* Source text:
——————————
Being unable to find your website on Google is a bit like coming across your own obituary in the newspaper. You may feel the need to verify that you’re still alive, because it’s such an alarming and incomprehensible experience. You KNOW that your website exists – and it’s probably open in a browser tab as you read this – and yet, you’re forced to ask the internet world’s most soul-searching question: “Why doesn’t my website show up in Google search?”.
The good news is that you don’t have to brush up on your existentialist philosophy (“Being and Google-ness”, perhaps?). Instead, you can continue reading and likely find the answer to the terrifying, but temporary question: Why doesn’t my website show up in Google search?
Possibility #1: Your Website isn’t Indexed Yet
If your website – or certain pages on your website – have recently been created or modified, then Google’s spider may not have crawled, indexed and added it to the search engine results. Here’s what to do:
- If you haven’t done so already, point Google to your sitemap.xlm URL via Google’s Webmaster Tools. If you have done this already and it’s been a couple of weeks, you can ask Google to re-crawl.
- If you don’t want to use Google’s Webmaster Tools, you can manually add your website URL here: http://www.google.com/addurl/
- Some or all of your web pages may have “no index” tags, which is instructing Google not to add them to search engine results. You can typically toggle this in your CMS (e.g. WordPress or other website platform that you’re using).
Keep in mind that Google doesn’t promise to jump on this. Typically, it can take anywhere from a few days to a couple of weeks for their spider to pay your website a visit and give it a good virtual scrub.
Possibility #2: Your Website isn’t Optimized for Search
Google’s spider (by the way, it’s called that because it “crawls” the web…get it?) may have indeed stopped by your website, but because it wasn’t optimized for search, you didn’t get the best possible ranking.
It’s beyond the scope of this article to drill into all of the things that go into optimizing a website for search (actually, there are entire college courses dedicated to this specific topic). Suffice it to say, it’s a combination of everything from meta content, content, keywords, links (internal and external), responsive design, speed, frequency at which content is updated, use of graphics and alt-tags, and the list goes on.
Possibility #3: You’re Aiming for a Highly Competitive Keyword
Let’s say you have an online store that sells herbal teas. Naturally, you want Google to suggest your website (or to be technical about it: pages on your website) when potential customers are in the mood to buy your wonderful products.
But guess what? There are probably hundreds, if not thousands of other businesses that want the same thing, and some of them have a massive search visibility head start. Trying to catch them will take lots of time, lots of money, and may never even happen if some of those competitors are wisely investing in their search visibility as well. That’s the bad news.
——————————
* Information given:
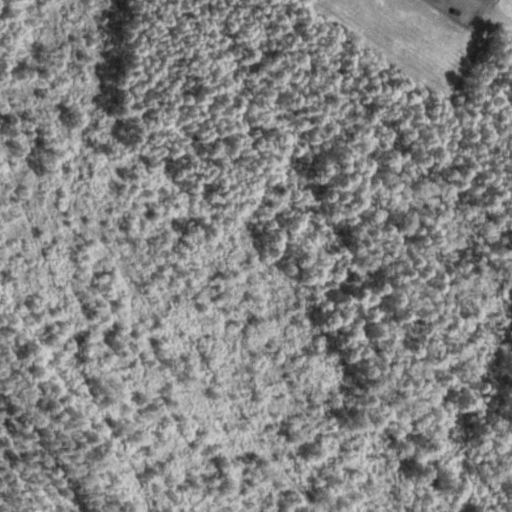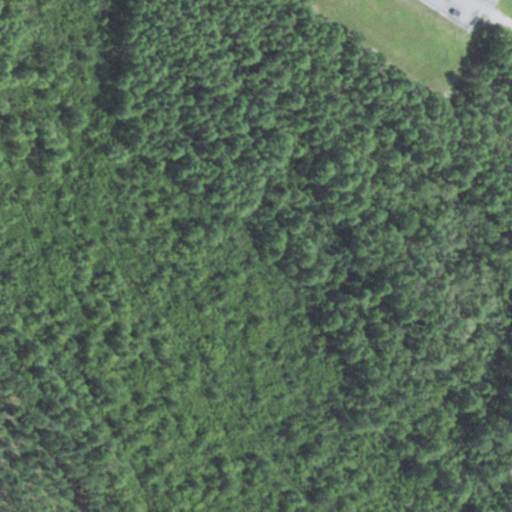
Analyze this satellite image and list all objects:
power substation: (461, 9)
——————————
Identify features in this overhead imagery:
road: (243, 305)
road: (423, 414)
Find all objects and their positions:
——————————
* Exercise task 1: In the first listing, convert the lines into a numbered list, leaving out any blank lines. Begin at the line that contains "Analyze this satellite" and stop after the line that contains "power substation: (461, 9)".
* Exercise task 2: Carry on the article about why a website fails to appear in Google search, starting after its final sentence.

* Exercise response 1:
1. Analyze this satellite image and list all objects:
2. power substation: (461, 9)

* Exercise response 2:
The good news, is that you can start targeting – and showing up – for longer tail (i.e. less competitive) keywords, which will generate more traffic to your site. Furthermore, you can consider augmenting this with a PPC (e.g. AdWords, Facebook Ads, etc.) campaign, which are designed to help businesses show up for highly competitive keywords (of course there is a fee involved, but it may still be a good investment).
Possibility #4: Google is Mad About Something
Google is a wonderful ally, but a terribly enemy. If they don’t like your website for any number of reasons, then they typically remove first, and ask questions later. Actually, change that: they don’t ask questions later. YOU ask questions later (and if you’re lucky, you’ll get answers).
Here are some of the things that will get your website on Google’s naughty list:
- Excessive automatically generated (i.e. “scraped”) content
- Participating in link schemes (trading links with other websites for the sole/primary purpose of generating search visibility)
- Creating pages with little or no original content (content is king!)
- Cloaking (giving different URL information to human visitors than to Google’s spider)
- Sneaky redirects (automatically sending visitors to another website without a valid reason, such as if you’ve changed URLs or are temporarily upgrading your website).
- Hidden texts or links
- Excessive doorway pages
- Excessive keywords that diminish user experience
- Improperly using (or abusing) rich snippets markup
- Sending automated queries to Google (they hate this!)
Google has a deeper (and far more terrifying) look at all of the above offending actions, and you’ll find it here.
Learn More
Hopefully, the above information helps you answer the question “Why doesn’t my website show up in Google search?”
If you know what’s wrong and need expert guidance on how to fix things – or if you don’t know what’s wrong and are starting to panic – then contact us today for your free consultation. Be assured that we WILL help.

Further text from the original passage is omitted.